Exercise brief
Everything from the line containing "t = 1.20 s (no picture)" through the end of the entries should be output exactly; nothing before it is wanted.
# # # #
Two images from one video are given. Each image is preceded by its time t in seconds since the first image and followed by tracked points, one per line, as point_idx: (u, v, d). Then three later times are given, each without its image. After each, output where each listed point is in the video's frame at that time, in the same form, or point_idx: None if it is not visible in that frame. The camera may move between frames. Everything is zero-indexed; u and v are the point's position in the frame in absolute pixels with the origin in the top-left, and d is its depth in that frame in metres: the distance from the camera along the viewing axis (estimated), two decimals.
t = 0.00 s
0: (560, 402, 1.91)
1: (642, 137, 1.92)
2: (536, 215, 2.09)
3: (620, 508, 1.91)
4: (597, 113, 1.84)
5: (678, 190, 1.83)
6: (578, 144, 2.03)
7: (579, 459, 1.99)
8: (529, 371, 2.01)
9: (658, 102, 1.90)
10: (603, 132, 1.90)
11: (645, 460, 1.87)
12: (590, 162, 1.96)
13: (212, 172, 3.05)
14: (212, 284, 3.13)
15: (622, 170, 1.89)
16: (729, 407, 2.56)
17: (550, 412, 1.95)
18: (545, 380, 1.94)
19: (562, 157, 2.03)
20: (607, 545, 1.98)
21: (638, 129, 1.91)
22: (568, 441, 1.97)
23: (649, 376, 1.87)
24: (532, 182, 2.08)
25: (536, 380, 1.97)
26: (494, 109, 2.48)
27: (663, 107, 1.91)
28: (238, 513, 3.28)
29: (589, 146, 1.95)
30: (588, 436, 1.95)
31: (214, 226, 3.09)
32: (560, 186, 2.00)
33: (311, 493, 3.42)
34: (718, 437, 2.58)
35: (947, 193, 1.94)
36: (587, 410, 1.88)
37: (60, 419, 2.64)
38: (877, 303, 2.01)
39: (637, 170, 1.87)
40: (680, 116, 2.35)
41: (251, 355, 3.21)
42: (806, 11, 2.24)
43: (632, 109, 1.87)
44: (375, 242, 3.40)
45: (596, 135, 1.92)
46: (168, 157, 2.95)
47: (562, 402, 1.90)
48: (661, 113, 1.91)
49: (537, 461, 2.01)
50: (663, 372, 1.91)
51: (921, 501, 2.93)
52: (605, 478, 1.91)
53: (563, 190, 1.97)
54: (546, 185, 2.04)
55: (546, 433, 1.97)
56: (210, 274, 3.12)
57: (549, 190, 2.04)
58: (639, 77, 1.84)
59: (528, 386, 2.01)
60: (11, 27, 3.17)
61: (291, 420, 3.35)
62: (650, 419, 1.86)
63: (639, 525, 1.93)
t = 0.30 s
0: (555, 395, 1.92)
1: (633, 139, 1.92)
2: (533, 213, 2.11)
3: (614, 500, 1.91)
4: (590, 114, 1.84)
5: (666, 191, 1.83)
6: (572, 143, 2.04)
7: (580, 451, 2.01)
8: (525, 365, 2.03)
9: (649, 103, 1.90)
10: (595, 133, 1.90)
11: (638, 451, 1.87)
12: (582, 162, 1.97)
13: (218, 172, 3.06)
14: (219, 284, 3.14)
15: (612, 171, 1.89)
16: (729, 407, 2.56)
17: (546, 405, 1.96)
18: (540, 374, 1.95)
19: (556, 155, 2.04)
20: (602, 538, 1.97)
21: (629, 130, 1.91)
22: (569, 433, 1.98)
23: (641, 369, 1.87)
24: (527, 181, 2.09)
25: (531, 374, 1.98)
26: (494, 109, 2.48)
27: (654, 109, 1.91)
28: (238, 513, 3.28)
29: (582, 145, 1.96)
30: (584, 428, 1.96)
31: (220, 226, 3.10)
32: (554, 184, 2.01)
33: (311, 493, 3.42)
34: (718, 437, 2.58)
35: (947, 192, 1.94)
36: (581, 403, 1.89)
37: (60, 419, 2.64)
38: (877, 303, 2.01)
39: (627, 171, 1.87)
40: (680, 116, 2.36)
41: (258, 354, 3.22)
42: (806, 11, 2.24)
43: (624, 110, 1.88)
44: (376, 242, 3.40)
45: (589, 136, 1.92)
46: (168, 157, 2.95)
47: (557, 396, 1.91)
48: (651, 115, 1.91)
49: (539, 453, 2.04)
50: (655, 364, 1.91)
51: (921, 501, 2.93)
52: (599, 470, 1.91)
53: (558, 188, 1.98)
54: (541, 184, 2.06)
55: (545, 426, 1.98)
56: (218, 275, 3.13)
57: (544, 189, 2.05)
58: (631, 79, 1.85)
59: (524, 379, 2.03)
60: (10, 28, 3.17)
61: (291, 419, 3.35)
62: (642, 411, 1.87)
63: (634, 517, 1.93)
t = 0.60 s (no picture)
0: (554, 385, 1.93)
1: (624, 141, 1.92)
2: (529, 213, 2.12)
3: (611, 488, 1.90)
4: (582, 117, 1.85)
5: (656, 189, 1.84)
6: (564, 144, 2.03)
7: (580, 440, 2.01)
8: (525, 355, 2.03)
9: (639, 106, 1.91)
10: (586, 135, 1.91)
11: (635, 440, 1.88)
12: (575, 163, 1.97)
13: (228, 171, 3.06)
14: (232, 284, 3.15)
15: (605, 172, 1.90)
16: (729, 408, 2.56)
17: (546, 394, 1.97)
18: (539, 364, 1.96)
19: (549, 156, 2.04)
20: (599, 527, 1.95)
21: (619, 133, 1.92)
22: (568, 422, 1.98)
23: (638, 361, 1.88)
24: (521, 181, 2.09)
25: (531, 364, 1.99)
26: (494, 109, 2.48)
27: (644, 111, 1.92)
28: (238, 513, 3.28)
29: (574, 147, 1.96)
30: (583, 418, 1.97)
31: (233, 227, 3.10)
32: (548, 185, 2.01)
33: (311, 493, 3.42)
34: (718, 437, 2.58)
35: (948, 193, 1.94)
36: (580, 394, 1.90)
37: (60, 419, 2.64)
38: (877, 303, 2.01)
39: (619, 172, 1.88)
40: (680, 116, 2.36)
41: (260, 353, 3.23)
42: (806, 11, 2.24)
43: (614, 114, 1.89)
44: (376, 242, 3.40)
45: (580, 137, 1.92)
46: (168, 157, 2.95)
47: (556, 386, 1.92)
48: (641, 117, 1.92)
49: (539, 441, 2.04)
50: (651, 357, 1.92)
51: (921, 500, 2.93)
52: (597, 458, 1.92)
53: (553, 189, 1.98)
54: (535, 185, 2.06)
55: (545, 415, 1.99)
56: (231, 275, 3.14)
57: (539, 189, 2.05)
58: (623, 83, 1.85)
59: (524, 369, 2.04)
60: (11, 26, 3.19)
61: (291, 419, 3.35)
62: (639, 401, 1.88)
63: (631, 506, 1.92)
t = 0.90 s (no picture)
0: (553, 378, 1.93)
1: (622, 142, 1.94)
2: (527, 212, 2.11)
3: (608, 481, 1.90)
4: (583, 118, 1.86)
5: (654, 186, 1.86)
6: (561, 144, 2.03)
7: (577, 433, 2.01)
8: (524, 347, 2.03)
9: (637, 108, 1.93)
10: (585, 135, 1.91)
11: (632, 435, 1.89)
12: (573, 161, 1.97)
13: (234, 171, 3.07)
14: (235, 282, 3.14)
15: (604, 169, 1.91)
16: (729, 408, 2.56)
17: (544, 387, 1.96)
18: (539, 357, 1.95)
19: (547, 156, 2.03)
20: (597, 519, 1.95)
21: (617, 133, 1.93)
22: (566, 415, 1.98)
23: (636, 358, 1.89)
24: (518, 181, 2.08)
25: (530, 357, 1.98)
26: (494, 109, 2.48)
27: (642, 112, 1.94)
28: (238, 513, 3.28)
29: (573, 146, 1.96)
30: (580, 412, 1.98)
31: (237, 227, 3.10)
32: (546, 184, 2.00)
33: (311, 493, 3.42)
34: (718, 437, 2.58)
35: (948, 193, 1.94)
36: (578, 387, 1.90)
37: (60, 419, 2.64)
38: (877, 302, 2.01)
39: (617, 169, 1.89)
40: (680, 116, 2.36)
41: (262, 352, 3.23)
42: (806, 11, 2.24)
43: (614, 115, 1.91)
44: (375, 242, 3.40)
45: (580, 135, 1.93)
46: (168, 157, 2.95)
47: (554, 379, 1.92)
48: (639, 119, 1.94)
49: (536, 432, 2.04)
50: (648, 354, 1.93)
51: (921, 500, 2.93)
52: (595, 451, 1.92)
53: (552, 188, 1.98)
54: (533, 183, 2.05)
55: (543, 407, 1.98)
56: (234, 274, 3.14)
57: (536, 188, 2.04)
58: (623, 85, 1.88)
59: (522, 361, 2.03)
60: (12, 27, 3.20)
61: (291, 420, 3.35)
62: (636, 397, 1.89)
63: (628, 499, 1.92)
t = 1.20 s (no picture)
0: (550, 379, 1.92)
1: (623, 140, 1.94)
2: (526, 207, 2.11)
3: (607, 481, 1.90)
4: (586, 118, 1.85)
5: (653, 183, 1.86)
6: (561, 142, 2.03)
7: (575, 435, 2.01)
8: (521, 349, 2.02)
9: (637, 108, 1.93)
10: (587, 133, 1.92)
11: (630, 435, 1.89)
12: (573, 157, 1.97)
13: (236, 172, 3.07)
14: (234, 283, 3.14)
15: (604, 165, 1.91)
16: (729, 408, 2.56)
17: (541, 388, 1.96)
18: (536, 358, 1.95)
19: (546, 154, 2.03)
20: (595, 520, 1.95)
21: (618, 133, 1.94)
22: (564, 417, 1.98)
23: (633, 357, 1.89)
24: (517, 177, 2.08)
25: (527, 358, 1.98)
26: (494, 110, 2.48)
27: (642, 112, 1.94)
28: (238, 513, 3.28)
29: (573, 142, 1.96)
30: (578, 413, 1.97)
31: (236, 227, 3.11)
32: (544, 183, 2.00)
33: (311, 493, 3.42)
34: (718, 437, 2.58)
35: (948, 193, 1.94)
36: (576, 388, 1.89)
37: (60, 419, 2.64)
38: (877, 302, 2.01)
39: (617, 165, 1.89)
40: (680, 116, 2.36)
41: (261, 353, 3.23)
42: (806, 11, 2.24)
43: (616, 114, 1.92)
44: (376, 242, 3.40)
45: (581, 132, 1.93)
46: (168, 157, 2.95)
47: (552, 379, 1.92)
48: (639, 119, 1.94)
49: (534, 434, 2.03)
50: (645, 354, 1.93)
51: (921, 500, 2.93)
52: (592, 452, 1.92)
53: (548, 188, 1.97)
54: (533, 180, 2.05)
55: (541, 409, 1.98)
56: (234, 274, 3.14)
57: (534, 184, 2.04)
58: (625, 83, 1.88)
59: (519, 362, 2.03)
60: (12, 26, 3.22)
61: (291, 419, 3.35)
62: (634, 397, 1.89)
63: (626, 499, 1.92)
# # # #
Task answer
t = 1.20 s (no picture)
0: (550, 379, 1.92)
1: (623, 140, 1.94)
2: (526, 207, 2.11)
3: (607, 481, 1.90)
4: (586, 118, 1.85)
5: (653, 183, 1.86)
6: (561, 142, 2.03)
7: (575, 435, 2.01)
8: (521, 349, 2.02)
9: (637, 108, 1.93)
10: (587, 133, 1.92)
11: (630, 435, 1.89)
12: (573, 157, 1.97)
13: (236, 172, 3.07)
14: (234, 283, 3.14)
15: (604, 165, 1.91)
16: (729, 408, 2.56)
17: (541, 388, 1.96)
18: (536, 358, 1.95)
19: (546, 154, 2.03)
20: (595, 520, 1.95)
21: (618, 133, 1.94)
22: (564, 417, 1.98)
23: (633, 357, 1.89)
24: (517, 177, 2.08)
25: (527, 358, 1.98)
26: (494, 110, 2.48)
27: (642, 112, 1.94)
28: (238, 513, 3.28)
29: (573, 142, 1.96)
30: (578, 413, 1.97)
31: (236, 227, 3.11)
32: (544, 183, 2.00)
33: (311, 493, 3.42)
34: (718, 437, 2.58)
35: (948, 193, 1.94)
36: (576, 388, 1.89)
37: (60, 419, 2.64)
38: (877, 302, 2.01)
39: (617, 165, 1.89)
40: (680, 116, 2.36)
41: (261, 353, 3.23)
42: (806, 11, 2.24)
43: (616, 114, 1.92)
44: (376, 242, 3.40)
45: (581, 132, 1.93)
46: (168, 157, 2.95)
47: (552, 379, 1.92)
48: (639, 119, 1.94)
49: (534, 434, 2.03)
50: (645, 354, 1.93)
51: (921, 500, 2.93)
52: (592, 452, 1.92)
53: (548, 188, 1.97)
54: (533, 180, 2.05)
55: (541, 409, 1.98)
56: (234, 274, 3.14)
57: (534, 184, 2.04)
58: (625, 83, 1.88)
59: (519, 362, 2.03)
60: (12, 26, 3.22)
61: (291, 419, 3.35)
62: (634, 397, 1.89)
63: (626, 499, 1.92)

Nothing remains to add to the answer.